The Garmin-Slipstream team rides two-by-two during a November, 2008, training camp.
Photo: Bruce Hildenbrand/ Active.com
There are a series of basic rules to follow in order to ride properly in a group, and yet it is often surprising how few people know these rules.
You might think this doesn't apply to you; after all, you are a Cat. 1 and winner of the Thursday night or Saturday morning World Championships...so like I said, it's amazing how many people don't know how to ride in a group. If you are new to the sport, this will help for your next group ride, if you are old to the sport, this should be a useful recap of what you already know.
Rule 1: It's Not a Race
A group ride is NOT a race. You are not to "attack" off the front or try to show everyone how strong you are. That's what races are for.
Rule 2: Bar-to-Bar
This is probably the most important rule. Whenever riding in a group, you should be riding two by two, side by side (with only a few centimeters between you, you should not be able to fit a bus between you and rider beside you) and be perfectly handlebar to handlebar.
Do not at any time sprint ahead and disrupt the flow. Even if there is a corner coming up, stay side by side and go through the corner like a well-oiled machine. Riding with your bars ahead of the rider beside you is called "half-wheeling" and is a major faux pas.
It's up to you to keep up with the speed of the slower rider next to you. And for goodness sake, please try to keep to the side of the road, there is no need to take over the whole lane and annoy car drivers.

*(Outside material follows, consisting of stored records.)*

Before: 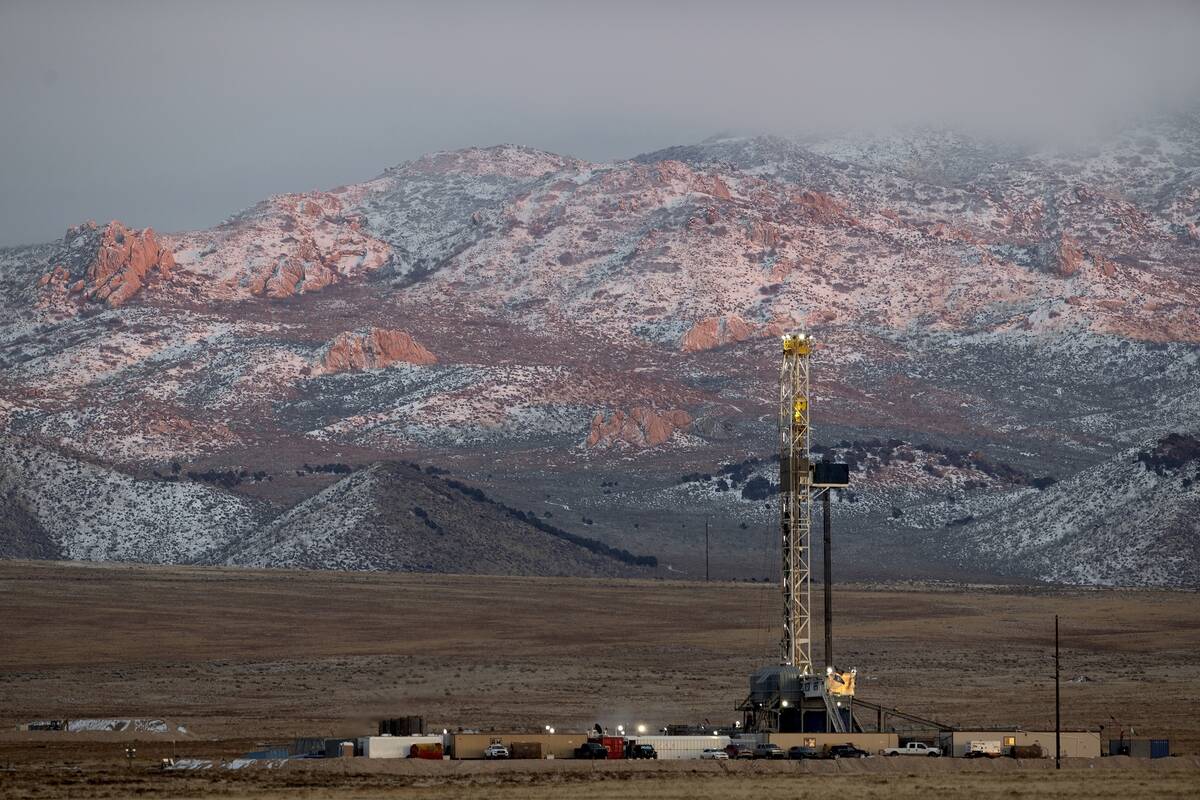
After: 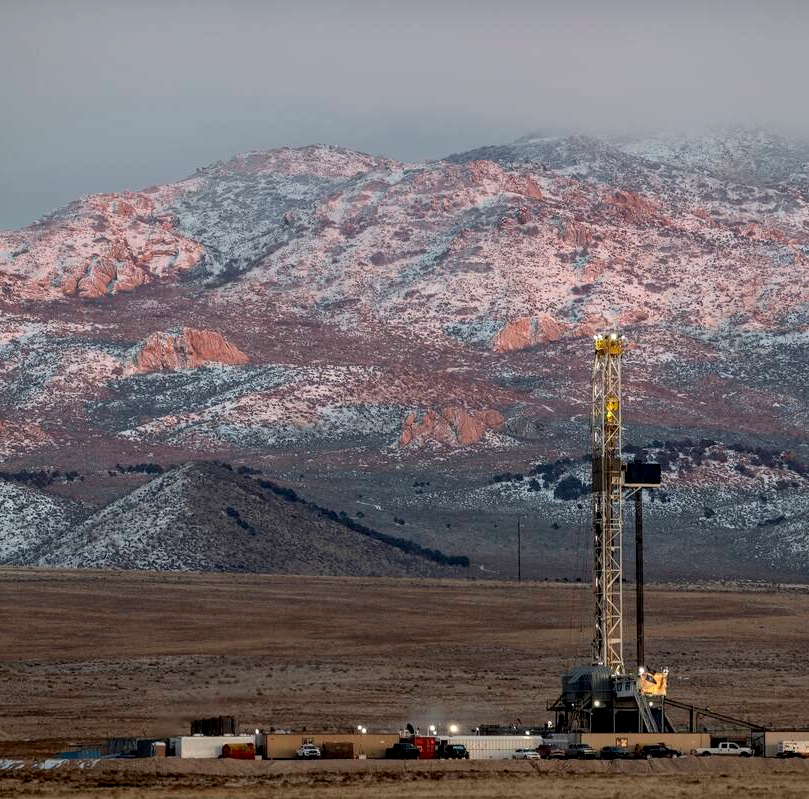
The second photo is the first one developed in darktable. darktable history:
crop and rotate: left 15.688%, right 16.875%
local contrast: on, module defaults
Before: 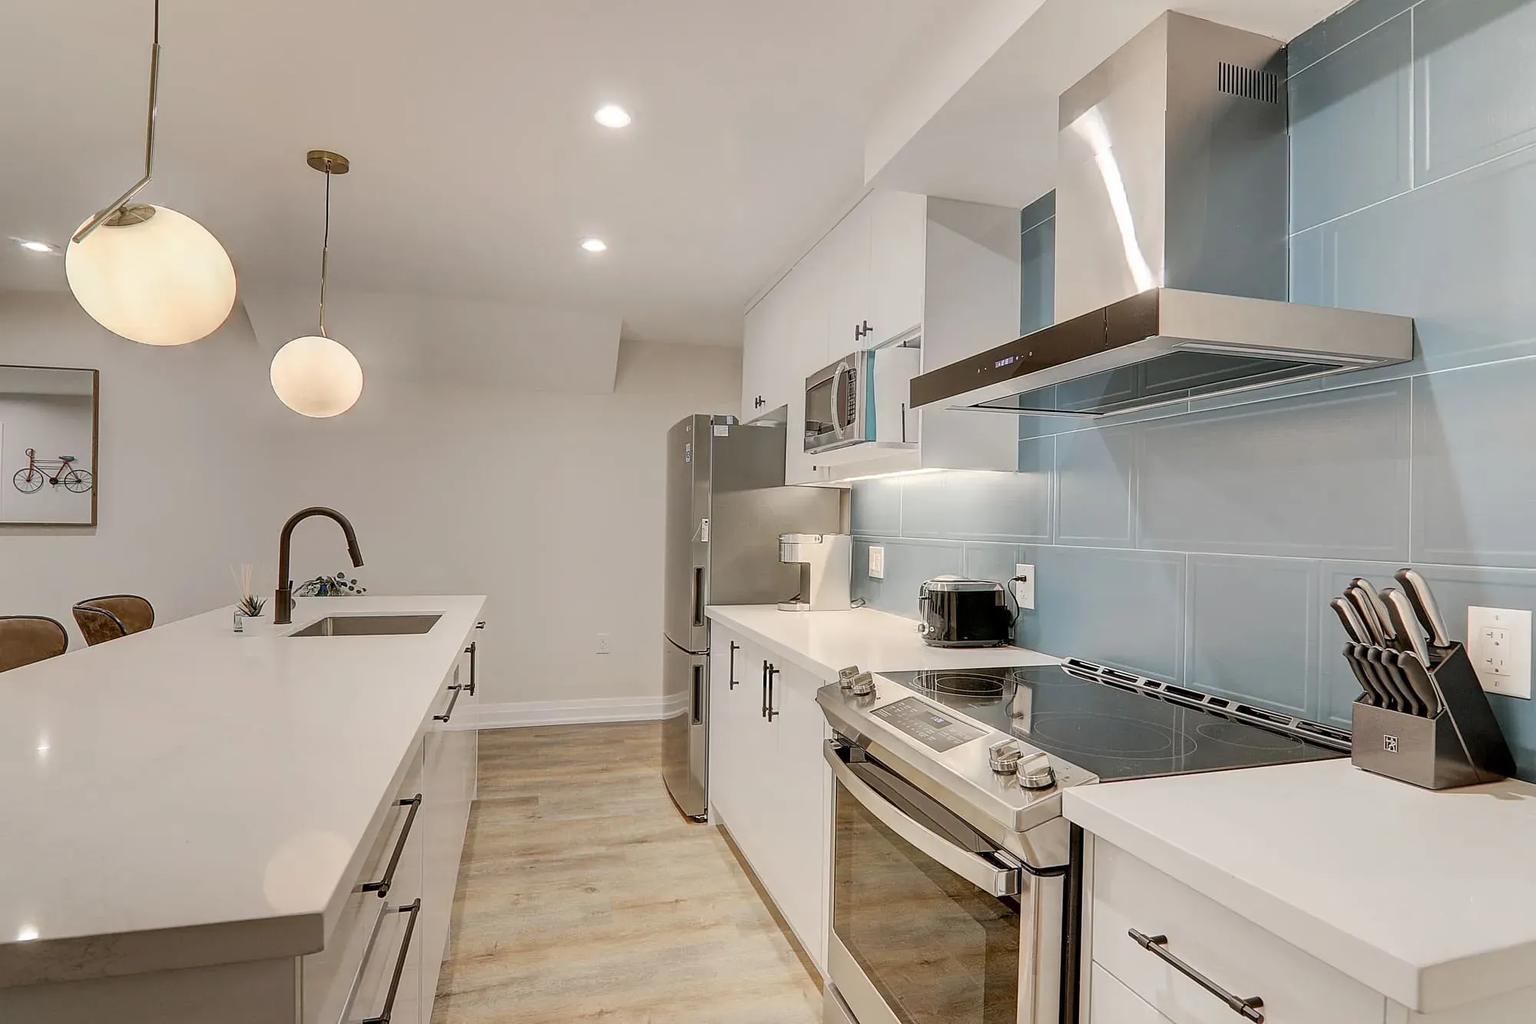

As with everything, there is an exception to the rule. If there is an uneven number of riders in the group and you don't have anyone to ride alongside, you should place yourself in between the two riders ahead of you, with your front wheel between their two rear wheels.
This allows the riders behind you to remain bar to bar and to keep the group tightly together. The riders behind you should ride with their front wheels on either side of your rear wheel. It's not acceptable to sit directly behind the rider ahead of you and leave a gap to your side.
Now, before you spark up and say that riding between the wheels of the riders preceding you is unsafe, let me point out that if everyone is riding bar to bar as they should be, you are guaranteed the space of a handlebar's width within which to move, which should be ample. So even if the two riders ahead of you knock into each other, you should have plenty of space. This is a pretty safe place to be.
Rule 3: Peeling Off
When you are tired of riding at the front and you feel it is time for you to go to the back, make sure the rider beside you knows you are tired and want to go back. Once you have both established that you are going back, check briefly that there isn't someone overlapping your back wheel, then both riders slowly and gradually move to the outside and let the group come through the middle. Do not suddenly veer off to the side; peel off in a steady and controlled manner.
Rule 4: Pulling Through
When the two riders ahead of you peel off, it is your job to come through to the front and pull the group along. If you do not want to ride at the front because you are tired or less fit than the rest of the group, it's too late to avoid it now. Once you are in second wheel, you must come through to the front.